The tooth was contained in a small blue casket that was handed over to the family during the ceremony.
Prime Minister De Croo spoke of the moral responsibility in the events leading to the politician’s death borne by several Belgian government ministers. The premier said there was no formal evidence to prove that Belgian ministers, diplomats, civil servants or soldiers had any intention of allowing Mr Lumumba to be killed, but they should have realised that moving him to the Congolese region of Katanga endangered his life. “They should have sounded the alert and refused all help in taking Mr Lumumba to his place of execution. They decided not to do so”.

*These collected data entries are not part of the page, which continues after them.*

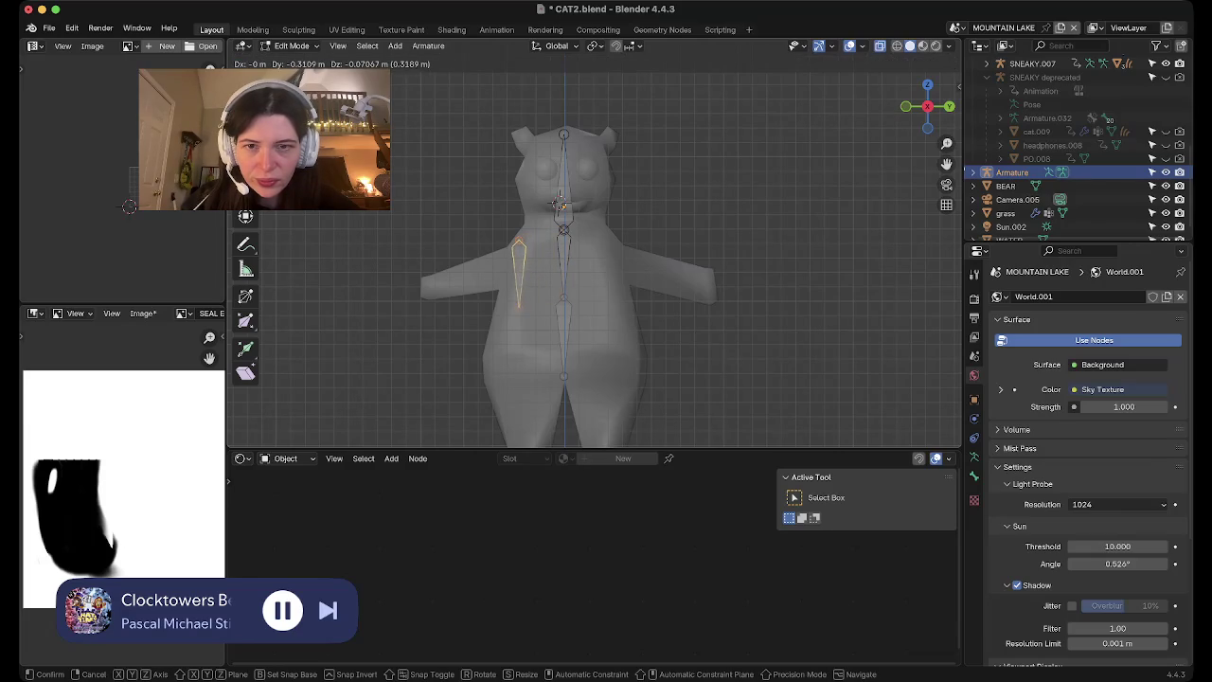
# Rotate and move the duplicated bone so it lies along the left arm
pyautogui.press('Return')
pyautogui.press('r')
pyautogui.press('Return')
pyautogui.press('g')
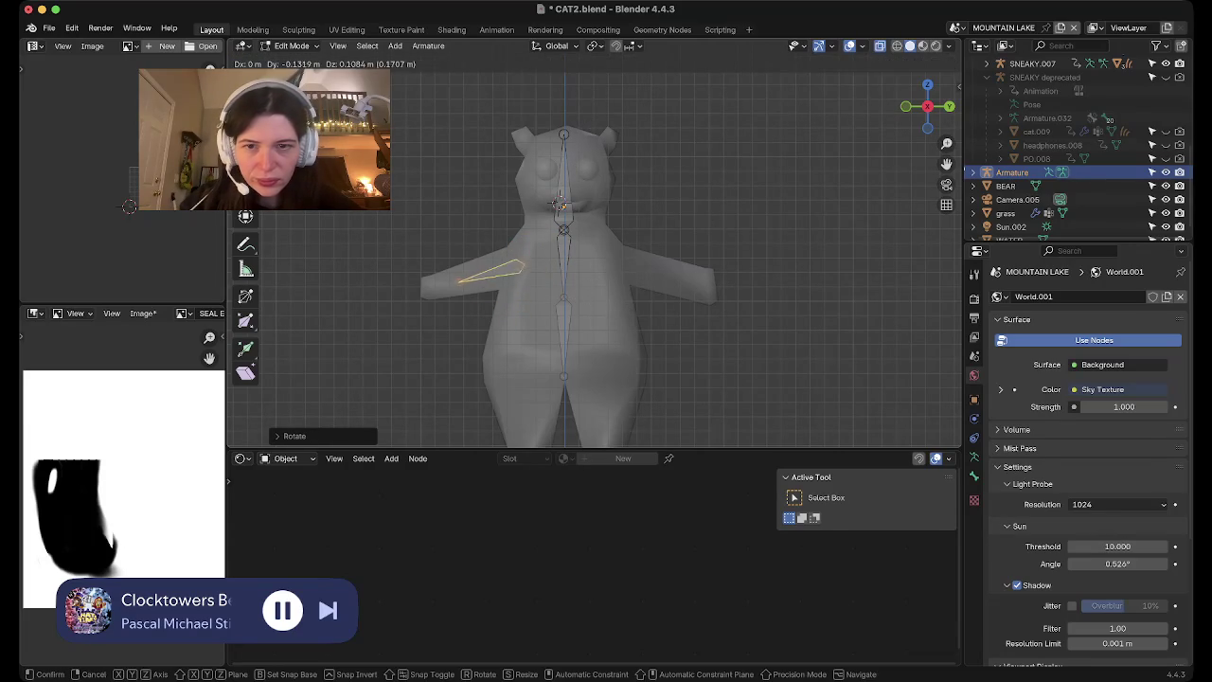
pyautogui.press('Return')
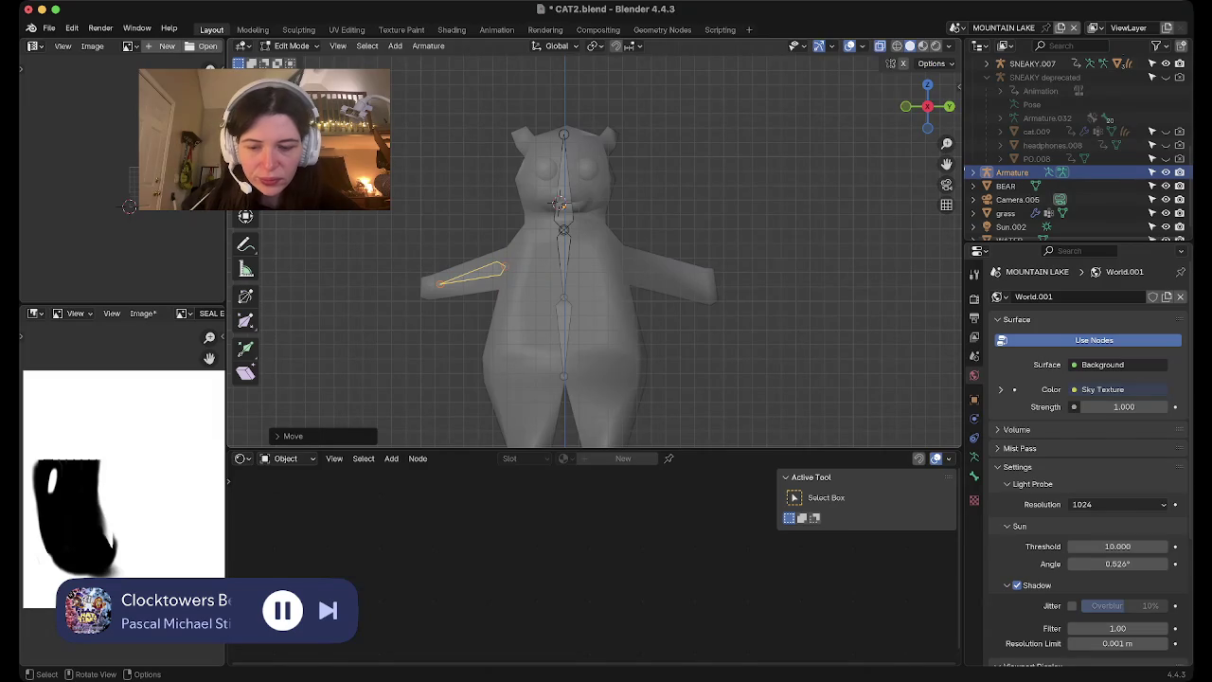
# Duplicate the arm bone, rotate it on X, and move it onto the right arm
pyautogui.press('shift+d')
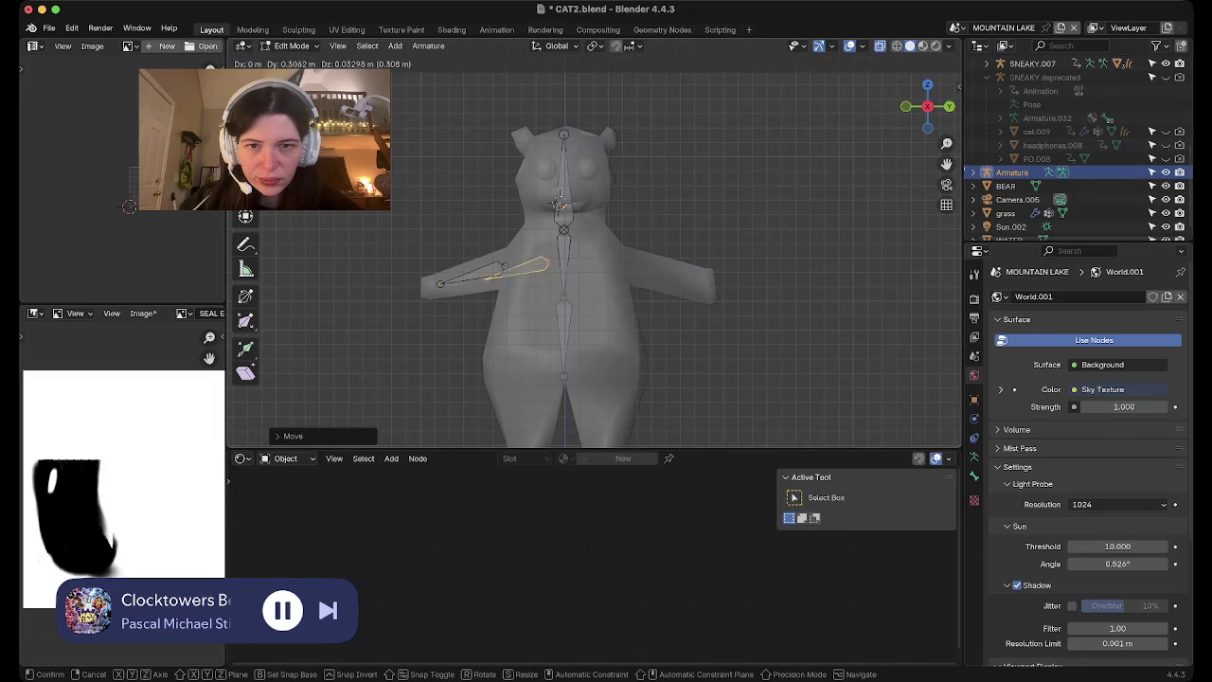
pyautogui.press('Return')
pyautogui.press('r')
pyautogui.press('x')
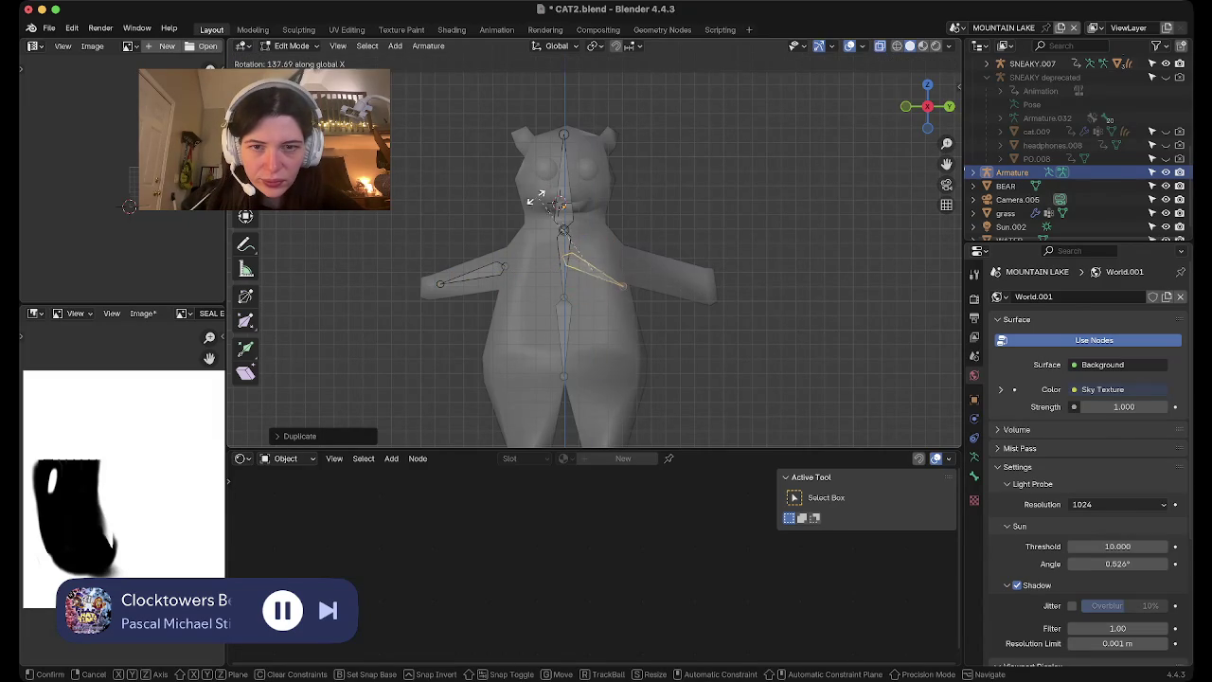
pyautogui.press('Return')
pyautogui.press('g')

Two decades ago following the results of a Belgian parliamentary commission of enquiry the then foreign minister, Louis Michel, voiced regrets for the moral responsibility of government ministers at the time in the events that led to the murder. Mr De Croo today offered an apology on behalf of the Belgian government.
Congolese premier Jean-Michel Sama Lukonde Kyenge said the handover signalled the start of a new relationship between the two countries, while Juliana Lumumba, the murdered premier’s daughter spoke of the many questions that still remained: how, where and when did Mr Lumumba die?
After the ceremony a hearse with Mr Lumumba’s coffin drove to the Congolese embassy in Brussels where a book of condolences is now open.